Pour espérer couper la chaîne de transmission de la maladie, des éléments de la Croix-Rouge du Congo s’emploient à sensibiliser les communautés en faisant le tour des quartiers. Aussi, ces éléments s’emploient-ils à la désinfection des bateaux qui arrivent à Kinshasa avec des malades à bords ou des lieux d’habitation où l’on a enregistré des cas de choléra. L’ONG Solidarités International s’active à la chloration de l’eau à certains points de puisage.

Le CTC de Maluku est réparti en quatre compartiments : l’observation à la réception, l’hospitalisation, la convalescence et la partie réservé au staff et à l’administration. A cela, il faut ajouter une morgue où l’on reçoit des corps des malades qui décèdent. Si on bouge de Maluku en direction du centre-ville de Kinshasa, on trouve l’autre CTC, celui construit et géré par Médecins Sans Frontières à Kingabwa, en appui au Ministère de la santé Publique. Les mêmes démarches sont observées ici où l’on reçoit en moyenne huit malades par jour. Le jour de notre passage, une dizaine de malades se trouvaient internés.

Dans ce CTC, la sensibilisation se fait au sein même du centre. Des agents chargés de la promotion de la santé font le tour des salles pour sensibiliser les malades aux mesures d’hygiène. Ils leur recommandent de laver régulièrement les mains avec du savon, de bien chauffer la nourriture avant la consommation, de bouillir l’eau de boisson, etc. Avant de quitter le centre, les malades guéris "rendront compte" de ce qu’ils ont appris.

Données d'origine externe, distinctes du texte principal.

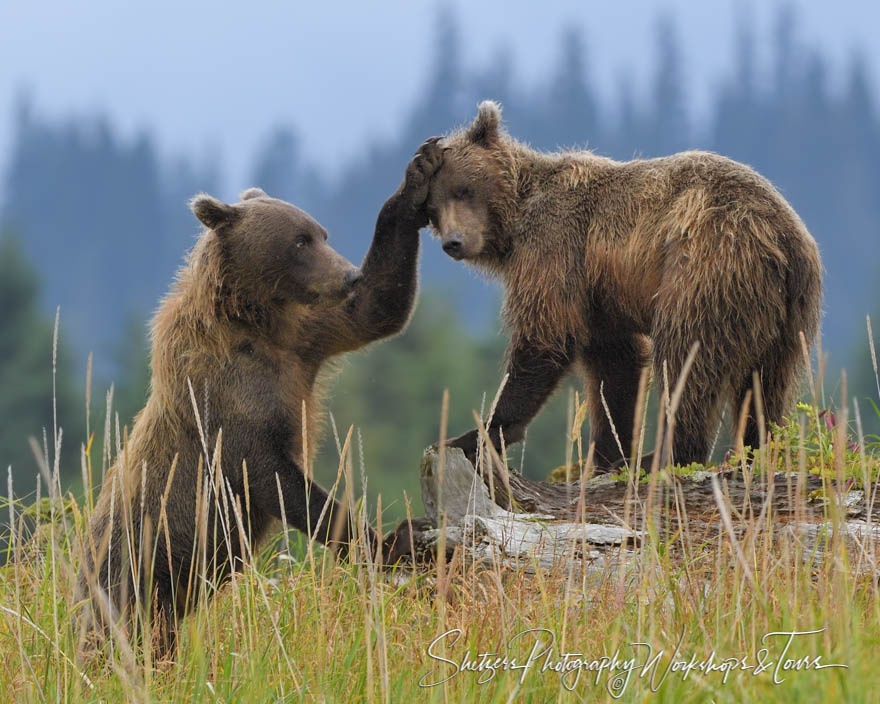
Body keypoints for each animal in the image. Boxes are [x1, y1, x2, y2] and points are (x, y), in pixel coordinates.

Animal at [76, 140, 444, 652]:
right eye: (299, 240)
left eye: (321, 233)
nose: (348, 275)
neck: (255, 320)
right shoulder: (224, 395)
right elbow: (274, 475)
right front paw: (394, 541)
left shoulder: (305, 340)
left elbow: (378, 307)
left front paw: (417, 178)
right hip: (130, 569)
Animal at [428, 102, 824, 470]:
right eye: (433, 207)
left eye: (463, 190)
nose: (454, 242)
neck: (517, 217)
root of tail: (783, 235)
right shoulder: (599, 296)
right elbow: (615, 365)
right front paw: (609, 452)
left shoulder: (557, 246)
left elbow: (546, 338)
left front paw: (476, 434)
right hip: (785, 315)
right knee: (767, 384)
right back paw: (760, 447)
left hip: (707, 266)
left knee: (685, 360)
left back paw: (666, 455)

Parmi les malades hospitalisés dans le CTC de MSF, il y a Pélagie qui a dans ses bras un enfant d’une année et deux semaines. Elle est à son cinquième jour dans le CTC pour son enfant qui était atteint de cholera. Elle a maintenant conscience que c’est l’insalubrité de son habitat qui l’a amenée avec son fils dans ce centre. Mais quand on lui demande ce qu’elle va dire aux gens de sa communauté à son retour, elle pense tout de suite au coût des soins. « J’avais quelque crainte en venant dans ce centre. J’ai été surprise de voir qu’ici, on ne fait rien payer aux malades. Mon message pour les gens de mon quartier est qu’ils amènent ici leurs malades. Les soins sont gratuits ».

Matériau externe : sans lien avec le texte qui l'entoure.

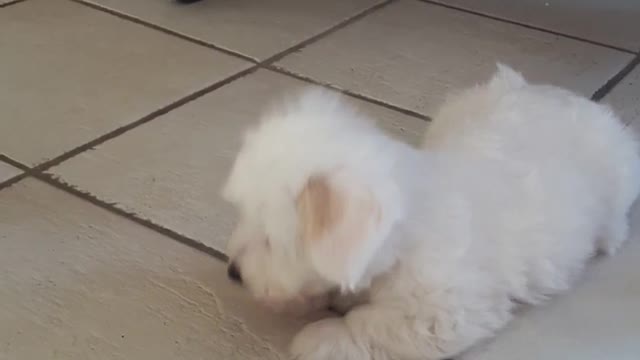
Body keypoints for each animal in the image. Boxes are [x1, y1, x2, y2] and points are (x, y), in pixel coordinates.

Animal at [221, 65, 640, 360]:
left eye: (271, 241)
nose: (233, 273)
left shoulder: (442, 312)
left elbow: (369, 323)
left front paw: (319, 337)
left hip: (618, 176)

Depuis le début du mois de juin de l’année en cours, quatre provinces de la RDC sont frappées par une épidémie de cholera qui a déjà fait près de 300 morts. Plus de 5 000 malades ont déjà été enregistrés dans le Bandundu, en Equateur, en Province Orientale et dans la Ville de Kinshasa. Plus d’une vingtaine de centres et unités de traitement de cholera est opérationnelle dans ces provinces.